‘High tax, high spend Conservatives' may not have a road back to popularity, warns its own members

‘High tax, high spend Conservatives' may not have a road back to popularity, warns its own members
Georgia Pearce

By Georgia Pearce


Published: 06/03/2024

- 22:15

The Director of the Popular Conservatives, a movement within the Conservative Party, has said that the overall tax burden is at its highest rate since the 1940s, despite Jeremy Hunt’s claims that people’s personal tax burden since 1975.

Mark Littlewood said the country had become a ‘high tax, high spend economy after 14 years of Conservative government’ and warned the party ‘may not have a road back’.

Speaking on GB News, Mark Littlewood said:

“If you're listening to an economist, or a politician, always read the fine print. And it's the important fine print in what Jeremy Hunt said. I believe he's technically correct. He mentions personal taxes, so he's measuring your National Insurance and your income tax contributions.

“If you're an average earner, given everything he's done, that might be down a bit. But that's not what the average owner thinks about; they think about their overall take home pay.

“So if you smoke tobacco, you'll be paying a lot more in tax in a different fashion. If your council tax is going up. You're paying a lot more in tax in a different fashion.

“I wouldn’t think most people in this room care specifically about what their personal taxes are they care about that overall tax bill.

“And the fact is, unfortunately I have to confess, after 14 years of Conservative government, it's at its highest since the 1940s.

“I don’t think it will be much succour to people in this room and in other constituencies to be told, on a technicality, that their personal taxes are down when the overall tax burden is up. And that's the fact of the matter.

“Not putting taxes up is what governments now pat themselves on the back for. Great news - your taxes haven't gone up.

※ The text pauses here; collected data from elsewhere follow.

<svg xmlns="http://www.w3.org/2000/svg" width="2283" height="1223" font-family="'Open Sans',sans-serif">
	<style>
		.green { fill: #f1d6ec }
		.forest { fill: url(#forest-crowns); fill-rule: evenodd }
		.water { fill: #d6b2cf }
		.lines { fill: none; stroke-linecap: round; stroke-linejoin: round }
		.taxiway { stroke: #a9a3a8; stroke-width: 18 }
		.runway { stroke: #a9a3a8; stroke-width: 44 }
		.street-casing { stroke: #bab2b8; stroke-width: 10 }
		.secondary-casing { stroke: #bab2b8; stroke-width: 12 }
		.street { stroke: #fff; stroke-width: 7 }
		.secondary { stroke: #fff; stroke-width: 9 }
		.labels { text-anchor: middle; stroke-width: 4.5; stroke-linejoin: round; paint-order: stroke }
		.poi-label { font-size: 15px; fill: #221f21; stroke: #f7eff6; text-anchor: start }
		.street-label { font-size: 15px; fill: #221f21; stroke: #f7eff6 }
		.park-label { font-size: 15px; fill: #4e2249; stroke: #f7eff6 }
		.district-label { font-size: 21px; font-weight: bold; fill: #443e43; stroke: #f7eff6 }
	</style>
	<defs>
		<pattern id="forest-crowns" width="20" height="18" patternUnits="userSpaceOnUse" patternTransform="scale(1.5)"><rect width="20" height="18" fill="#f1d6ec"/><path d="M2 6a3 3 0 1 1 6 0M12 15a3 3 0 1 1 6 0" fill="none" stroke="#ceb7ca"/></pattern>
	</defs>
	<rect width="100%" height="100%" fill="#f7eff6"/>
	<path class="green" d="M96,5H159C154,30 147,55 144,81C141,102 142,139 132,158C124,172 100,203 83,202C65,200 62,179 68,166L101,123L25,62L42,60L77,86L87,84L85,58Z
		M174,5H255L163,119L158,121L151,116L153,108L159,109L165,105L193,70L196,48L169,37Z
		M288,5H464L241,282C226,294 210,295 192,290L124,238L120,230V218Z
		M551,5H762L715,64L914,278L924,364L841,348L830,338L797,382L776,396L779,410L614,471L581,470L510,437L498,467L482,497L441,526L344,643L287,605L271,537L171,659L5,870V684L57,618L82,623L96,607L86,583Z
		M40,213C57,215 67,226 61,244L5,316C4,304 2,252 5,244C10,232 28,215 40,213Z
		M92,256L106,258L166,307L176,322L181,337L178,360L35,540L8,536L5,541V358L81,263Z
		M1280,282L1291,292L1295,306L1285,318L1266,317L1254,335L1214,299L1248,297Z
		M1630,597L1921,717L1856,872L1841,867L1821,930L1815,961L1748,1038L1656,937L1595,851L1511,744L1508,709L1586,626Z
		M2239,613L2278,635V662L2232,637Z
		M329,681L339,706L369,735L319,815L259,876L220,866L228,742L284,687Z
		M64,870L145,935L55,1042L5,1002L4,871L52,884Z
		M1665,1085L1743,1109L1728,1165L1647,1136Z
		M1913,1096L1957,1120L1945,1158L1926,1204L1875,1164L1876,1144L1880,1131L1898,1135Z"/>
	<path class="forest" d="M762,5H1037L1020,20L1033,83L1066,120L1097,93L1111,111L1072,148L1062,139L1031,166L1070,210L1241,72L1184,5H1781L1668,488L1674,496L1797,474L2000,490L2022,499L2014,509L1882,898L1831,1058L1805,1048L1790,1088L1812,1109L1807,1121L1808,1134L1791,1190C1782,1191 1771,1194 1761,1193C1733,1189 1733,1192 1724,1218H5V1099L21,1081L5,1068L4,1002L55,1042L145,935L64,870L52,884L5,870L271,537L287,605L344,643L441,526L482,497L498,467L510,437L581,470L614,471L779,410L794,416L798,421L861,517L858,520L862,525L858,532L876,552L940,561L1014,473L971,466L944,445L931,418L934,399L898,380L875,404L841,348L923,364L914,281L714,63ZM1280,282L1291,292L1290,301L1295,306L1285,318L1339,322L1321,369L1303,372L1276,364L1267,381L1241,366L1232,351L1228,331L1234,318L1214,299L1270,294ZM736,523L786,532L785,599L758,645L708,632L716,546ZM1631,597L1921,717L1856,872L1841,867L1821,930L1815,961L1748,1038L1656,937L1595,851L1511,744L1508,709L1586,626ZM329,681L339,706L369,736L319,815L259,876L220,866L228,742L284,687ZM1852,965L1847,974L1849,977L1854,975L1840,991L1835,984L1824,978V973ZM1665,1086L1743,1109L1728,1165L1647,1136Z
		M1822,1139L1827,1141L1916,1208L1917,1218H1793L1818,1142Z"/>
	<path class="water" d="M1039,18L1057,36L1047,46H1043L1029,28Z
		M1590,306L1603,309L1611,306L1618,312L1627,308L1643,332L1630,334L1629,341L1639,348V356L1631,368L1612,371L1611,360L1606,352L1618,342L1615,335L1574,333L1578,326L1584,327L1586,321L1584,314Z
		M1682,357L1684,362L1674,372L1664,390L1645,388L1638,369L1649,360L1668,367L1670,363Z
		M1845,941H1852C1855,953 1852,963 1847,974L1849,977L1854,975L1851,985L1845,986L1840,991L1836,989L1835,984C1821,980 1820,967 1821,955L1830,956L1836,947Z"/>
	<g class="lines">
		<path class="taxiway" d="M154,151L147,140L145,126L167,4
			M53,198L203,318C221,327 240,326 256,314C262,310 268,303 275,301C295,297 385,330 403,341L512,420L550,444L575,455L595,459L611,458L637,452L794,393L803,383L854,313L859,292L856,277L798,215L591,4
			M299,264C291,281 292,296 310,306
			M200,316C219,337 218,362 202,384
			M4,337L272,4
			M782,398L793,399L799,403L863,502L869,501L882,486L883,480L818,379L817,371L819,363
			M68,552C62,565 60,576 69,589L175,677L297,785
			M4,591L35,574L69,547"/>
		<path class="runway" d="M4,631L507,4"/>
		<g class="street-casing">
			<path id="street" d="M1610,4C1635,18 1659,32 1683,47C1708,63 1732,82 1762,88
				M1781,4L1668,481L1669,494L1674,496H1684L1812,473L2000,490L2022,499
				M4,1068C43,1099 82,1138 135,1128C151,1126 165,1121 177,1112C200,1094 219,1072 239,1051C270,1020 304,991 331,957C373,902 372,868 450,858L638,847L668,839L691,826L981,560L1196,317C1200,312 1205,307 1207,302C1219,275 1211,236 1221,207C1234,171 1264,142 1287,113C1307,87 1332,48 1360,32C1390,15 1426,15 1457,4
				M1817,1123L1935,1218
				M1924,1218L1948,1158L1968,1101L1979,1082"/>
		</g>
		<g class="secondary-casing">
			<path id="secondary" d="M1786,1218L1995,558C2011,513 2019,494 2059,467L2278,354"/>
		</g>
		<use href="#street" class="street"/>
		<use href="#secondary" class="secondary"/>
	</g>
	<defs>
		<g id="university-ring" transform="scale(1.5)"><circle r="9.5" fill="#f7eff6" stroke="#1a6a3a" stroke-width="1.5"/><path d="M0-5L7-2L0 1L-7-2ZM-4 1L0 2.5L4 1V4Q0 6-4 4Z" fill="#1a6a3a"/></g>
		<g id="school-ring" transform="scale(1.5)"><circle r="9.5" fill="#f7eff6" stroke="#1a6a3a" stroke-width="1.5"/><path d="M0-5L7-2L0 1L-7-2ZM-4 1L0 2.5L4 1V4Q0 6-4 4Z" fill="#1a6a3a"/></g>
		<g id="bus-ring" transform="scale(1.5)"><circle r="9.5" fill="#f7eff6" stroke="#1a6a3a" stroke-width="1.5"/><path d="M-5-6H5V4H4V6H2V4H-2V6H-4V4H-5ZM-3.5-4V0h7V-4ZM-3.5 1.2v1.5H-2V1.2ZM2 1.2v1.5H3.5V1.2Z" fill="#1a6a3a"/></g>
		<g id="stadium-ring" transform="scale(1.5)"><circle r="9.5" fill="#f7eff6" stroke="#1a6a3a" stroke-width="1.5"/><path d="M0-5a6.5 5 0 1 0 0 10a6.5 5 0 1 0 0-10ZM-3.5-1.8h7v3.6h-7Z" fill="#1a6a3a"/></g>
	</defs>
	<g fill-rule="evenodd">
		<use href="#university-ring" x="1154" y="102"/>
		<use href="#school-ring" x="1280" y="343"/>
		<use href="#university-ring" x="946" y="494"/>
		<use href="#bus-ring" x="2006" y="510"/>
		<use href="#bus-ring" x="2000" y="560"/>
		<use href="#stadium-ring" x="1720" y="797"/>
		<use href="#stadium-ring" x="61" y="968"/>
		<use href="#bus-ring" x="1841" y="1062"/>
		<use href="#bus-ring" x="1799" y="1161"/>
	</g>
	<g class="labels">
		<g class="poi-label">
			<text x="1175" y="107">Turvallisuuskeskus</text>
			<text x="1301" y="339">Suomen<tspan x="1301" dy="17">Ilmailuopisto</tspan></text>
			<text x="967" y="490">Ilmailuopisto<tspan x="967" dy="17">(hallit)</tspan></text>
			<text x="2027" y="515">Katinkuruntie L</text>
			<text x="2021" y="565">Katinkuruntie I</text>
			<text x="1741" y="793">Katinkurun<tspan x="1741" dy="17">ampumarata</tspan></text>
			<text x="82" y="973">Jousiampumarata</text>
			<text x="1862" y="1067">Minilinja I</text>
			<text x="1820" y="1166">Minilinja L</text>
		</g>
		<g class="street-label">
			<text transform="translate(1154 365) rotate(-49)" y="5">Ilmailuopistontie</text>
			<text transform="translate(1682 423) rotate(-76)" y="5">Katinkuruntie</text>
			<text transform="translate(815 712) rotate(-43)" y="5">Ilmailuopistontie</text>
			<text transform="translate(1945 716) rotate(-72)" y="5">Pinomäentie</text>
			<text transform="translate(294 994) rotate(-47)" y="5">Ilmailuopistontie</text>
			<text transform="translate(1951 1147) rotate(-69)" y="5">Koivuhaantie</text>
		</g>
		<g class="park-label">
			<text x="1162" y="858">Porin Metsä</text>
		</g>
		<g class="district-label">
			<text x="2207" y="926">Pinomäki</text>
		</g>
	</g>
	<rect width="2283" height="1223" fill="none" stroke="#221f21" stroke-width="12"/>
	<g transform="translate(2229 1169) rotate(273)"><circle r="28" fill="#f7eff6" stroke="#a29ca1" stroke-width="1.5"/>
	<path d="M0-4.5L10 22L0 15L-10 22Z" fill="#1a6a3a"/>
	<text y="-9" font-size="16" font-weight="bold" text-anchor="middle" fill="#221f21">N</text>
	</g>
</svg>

“But I think there's a good number of people in this room and elsewhere want to see their taxes go down. And this is also in the context where the economy is flatlining.

“If we were all getting richer, I don't know five, six percent a year, seeing our wages go up every year, seeing prices fall in the shops. Well, at that point, you might not struggle too much if your tax bills another £100. But because there hasn't been growth in the economy, people are really, really feeling that pinch.

“We've drifted into becoming a high tax, high spend, heavily regulated social democratic economy after 14 years of Conservative government. That's quite a disappointment. And I don't think he did enough today to U-turn from that.

“I do read the opinion polls; the Conservative Party is not popular at all. Is there a road back? I don't know.

“But the only road back is that you need to be honest with people and you need to start to get government off their back. And you need to start doing the right thing by ordinary, hardworking Brits. And it's difficult to discern that thread running through government policy over recent years.”